Skoll Day 2: Confusing Culture and Context
The second day of the Skoll World Forum began with sunny skies over Oxford and the hundreds of delegates refreshed and ready to begin the day with the first round of panel discussions. Attendees were able to choose from topics ranging from “Innovation and Change in Government Culture” to “Hybrid and For-Profit Business Models.”
I chose a subject that I am (as mentioned in my previous post) quite passionate about “Women, Culture, and Social Change.” The panel of activists, NGO leaders, and social entrepreneurs discussed the increased focus on women and girls within social entrepreneurship and the ways culture and help or hurt their empowerment.
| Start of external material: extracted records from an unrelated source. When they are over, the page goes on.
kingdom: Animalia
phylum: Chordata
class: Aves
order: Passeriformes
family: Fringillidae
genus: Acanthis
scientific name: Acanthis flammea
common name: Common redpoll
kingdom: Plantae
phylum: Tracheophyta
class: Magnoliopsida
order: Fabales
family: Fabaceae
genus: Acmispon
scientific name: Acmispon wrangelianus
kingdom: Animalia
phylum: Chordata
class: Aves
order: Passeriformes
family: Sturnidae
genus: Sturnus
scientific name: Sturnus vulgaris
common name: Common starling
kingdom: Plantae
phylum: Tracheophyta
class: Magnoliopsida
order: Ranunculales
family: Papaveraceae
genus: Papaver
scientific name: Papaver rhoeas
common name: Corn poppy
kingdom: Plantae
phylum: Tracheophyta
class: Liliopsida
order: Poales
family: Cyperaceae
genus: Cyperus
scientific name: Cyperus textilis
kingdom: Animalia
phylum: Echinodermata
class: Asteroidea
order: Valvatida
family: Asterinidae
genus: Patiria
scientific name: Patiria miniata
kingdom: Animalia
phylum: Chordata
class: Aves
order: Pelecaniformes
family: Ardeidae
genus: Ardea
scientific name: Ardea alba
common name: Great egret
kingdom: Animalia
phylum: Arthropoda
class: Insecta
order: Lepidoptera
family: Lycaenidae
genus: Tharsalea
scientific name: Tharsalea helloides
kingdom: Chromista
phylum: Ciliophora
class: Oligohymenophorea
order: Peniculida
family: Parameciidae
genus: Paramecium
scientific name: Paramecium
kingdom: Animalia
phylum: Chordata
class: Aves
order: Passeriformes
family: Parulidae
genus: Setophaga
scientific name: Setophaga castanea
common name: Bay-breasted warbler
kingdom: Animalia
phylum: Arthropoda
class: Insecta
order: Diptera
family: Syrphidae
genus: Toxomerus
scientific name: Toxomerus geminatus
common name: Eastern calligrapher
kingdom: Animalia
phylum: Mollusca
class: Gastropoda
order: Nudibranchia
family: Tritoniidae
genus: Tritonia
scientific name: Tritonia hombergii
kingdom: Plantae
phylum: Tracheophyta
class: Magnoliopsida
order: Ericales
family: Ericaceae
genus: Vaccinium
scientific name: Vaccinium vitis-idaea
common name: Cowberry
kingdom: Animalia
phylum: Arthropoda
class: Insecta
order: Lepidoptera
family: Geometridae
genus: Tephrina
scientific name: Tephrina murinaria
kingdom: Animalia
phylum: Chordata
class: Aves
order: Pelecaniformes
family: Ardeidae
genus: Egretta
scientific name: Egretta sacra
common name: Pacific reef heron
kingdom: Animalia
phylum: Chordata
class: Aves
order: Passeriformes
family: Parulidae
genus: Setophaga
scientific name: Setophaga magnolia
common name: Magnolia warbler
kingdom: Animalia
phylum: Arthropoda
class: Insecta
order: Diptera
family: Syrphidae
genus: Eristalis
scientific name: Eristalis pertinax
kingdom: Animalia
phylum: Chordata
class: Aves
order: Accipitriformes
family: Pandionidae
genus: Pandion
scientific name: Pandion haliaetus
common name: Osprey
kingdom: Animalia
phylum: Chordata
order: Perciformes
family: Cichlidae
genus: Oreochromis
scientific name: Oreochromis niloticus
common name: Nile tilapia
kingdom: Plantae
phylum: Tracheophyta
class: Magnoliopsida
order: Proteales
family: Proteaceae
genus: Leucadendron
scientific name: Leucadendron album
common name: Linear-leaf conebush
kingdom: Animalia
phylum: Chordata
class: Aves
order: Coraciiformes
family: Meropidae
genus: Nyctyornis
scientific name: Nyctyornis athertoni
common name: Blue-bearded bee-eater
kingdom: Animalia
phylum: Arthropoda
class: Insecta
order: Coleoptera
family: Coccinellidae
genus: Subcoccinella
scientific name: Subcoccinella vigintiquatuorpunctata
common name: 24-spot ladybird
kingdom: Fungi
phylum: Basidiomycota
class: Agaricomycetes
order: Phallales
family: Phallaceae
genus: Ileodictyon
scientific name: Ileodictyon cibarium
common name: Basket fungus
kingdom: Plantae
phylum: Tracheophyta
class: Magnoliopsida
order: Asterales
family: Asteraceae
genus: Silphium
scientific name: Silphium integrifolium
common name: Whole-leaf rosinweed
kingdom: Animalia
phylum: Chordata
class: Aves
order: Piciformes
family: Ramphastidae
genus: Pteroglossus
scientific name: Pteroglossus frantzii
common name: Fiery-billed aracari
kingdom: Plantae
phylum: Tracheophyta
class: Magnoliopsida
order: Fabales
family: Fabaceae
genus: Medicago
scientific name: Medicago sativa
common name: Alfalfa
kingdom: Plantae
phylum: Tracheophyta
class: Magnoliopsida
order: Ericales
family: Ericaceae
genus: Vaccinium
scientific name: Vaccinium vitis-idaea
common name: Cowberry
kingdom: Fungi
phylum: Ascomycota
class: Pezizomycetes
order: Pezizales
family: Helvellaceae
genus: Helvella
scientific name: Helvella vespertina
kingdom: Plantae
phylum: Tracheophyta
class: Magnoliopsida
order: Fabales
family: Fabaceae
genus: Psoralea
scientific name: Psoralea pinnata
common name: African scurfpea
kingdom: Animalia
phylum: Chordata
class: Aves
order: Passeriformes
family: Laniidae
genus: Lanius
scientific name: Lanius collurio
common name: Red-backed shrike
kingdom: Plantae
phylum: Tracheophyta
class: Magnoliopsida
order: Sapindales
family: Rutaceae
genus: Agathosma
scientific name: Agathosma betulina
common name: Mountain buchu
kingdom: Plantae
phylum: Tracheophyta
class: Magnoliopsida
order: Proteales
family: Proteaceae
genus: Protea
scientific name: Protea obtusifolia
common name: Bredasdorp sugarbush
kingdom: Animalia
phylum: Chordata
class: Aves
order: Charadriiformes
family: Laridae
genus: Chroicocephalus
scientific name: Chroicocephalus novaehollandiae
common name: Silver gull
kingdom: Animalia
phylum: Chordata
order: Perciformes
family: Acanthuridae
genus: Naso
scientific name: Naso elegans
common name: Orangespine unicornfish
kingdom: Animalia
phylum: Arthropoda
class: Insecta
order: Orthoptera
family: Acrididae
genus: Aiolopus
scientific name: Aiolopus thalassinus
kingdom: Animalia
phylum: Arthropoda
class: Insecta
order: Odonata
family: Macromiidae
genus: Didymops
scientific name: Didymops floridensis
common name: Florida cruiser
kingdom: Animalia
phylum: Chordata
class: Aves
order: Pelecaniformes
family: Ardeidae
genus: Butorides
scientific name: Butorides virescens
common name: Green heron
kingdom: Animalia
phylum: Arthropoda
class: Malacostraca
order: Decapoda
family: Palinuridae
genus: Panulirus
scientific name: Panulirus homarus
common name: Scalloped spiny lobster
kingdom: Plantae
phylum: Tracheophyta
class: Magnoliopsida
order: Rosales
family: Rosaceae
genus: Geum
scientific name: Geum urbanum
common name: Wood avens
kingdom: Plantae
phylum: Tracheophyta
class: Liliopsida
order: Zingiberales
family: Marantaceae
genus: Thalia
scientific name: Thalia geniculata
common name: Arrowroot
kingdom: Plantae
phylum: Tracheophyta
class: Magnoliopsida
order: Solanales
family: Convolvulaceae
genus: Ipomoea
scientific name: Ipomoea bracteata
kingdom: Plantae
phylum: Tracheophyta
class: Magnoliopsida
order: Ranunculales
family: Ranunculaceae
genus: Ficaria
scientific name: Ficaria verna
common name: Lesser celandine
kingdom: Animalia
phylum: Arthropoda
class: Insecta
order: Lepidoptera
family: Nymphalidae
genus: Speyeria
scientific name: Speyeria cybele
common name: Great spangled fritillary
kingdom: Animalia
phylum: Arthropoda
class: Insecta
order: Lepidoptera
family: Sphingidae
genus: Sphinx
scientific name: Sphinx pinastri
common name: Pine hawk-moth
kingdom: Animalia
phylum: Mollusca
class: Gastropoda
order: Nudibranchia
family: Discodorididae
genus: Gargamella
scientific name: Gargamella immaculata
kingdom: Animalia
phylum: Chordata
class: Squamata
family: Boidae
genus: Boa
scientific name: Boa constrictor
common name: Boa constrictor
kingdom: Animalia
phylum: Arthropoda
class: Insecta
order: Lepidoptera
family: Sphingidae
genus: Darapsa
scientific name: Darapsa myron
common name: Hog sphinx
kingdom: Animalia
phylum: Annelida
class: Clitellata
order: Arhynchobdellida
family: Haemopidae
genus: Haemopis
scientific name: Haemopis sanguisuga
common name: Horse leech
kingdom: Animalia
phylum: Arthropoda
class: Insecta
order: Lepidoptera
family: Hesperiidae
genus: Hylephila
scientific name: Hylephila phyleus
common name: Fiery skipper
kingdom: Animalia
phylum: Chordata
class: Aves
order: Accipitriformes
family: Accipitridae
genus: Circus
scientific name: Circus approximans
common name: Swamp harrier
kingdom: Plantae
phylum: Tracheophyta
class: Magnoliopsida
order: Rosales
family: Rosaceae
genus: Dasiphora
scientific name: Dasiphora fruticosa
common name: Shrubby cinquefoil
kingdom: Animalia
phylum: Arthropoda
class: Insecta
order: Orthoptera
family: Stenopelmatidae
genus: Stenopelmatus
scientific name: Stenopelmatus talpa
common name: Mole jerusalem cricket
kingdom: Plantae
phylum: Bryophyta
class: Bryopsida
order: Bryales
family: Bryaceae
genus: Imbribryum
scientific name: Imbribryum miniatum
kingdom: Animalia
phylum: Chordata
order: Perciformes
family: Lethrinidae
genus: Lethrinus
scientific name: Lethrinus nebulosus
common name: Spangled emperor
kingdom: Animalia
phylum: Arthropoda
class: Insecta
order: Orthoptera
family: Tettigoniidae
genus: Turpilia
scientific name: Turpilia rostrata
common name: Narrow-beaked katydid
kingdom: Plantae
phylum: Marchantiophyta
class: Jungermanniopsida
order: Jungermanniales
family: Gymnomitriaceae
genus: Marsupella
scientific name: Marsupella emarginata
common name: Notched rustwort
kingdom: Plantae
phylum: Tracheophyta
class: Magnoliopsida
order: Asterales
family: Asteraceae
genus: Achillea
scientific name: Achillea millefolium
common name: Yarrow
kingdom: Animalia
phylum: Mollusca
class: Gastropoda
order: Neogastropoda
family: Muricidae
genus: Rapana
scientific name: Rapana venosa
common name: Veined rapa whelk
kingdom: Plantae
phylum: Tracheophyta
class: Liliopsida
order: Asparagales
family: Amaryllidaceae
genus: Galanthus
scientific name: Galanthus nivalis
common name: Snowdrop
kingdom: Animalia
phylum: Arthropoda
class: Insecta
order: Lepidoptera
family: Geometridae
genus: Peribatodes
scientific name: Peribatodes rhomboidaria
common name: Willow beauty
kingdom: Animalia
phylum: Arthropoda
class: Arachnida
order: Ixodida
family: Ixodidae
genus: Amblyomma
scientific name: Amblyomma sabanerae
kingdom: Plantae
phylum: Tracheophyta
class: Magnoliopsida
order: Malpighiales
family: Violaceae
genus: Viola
Each panelist started with a personal story and for this post, I’d like to leave you with one, particularly pointed one from panelist Fiona Muchembere:
Fiona, currently the Programme Manager for Institutional Development with CAMFED (an organization that, laudably, is a recent recipient of Goldman Sachs’ 10,000 Women Initiative), told us about her childhood in Zimbabwe, where her family struggled through poverty. She went on to become the first woman in her family to receive higher education, but only after her family sacrificed for years to afford her school fees. After performing extremely well on her exams, it was only financial resources limiting her potential – she sought university funding from CAMFED and got it, afterward going back to work for the organizations that supported her upward rise. Muchembere told us how not only did her life completely change, but the lives of her family and community as well – “there’s a ripple effect of sending one woman to school.” On the point of cultural barriers, she was quick to point out that:
“In Africa, in rural communities we do value education – it’s the context of chronic poverty and HIV/AIDS that make this difficult. It is important that we do not confuse culture with context.”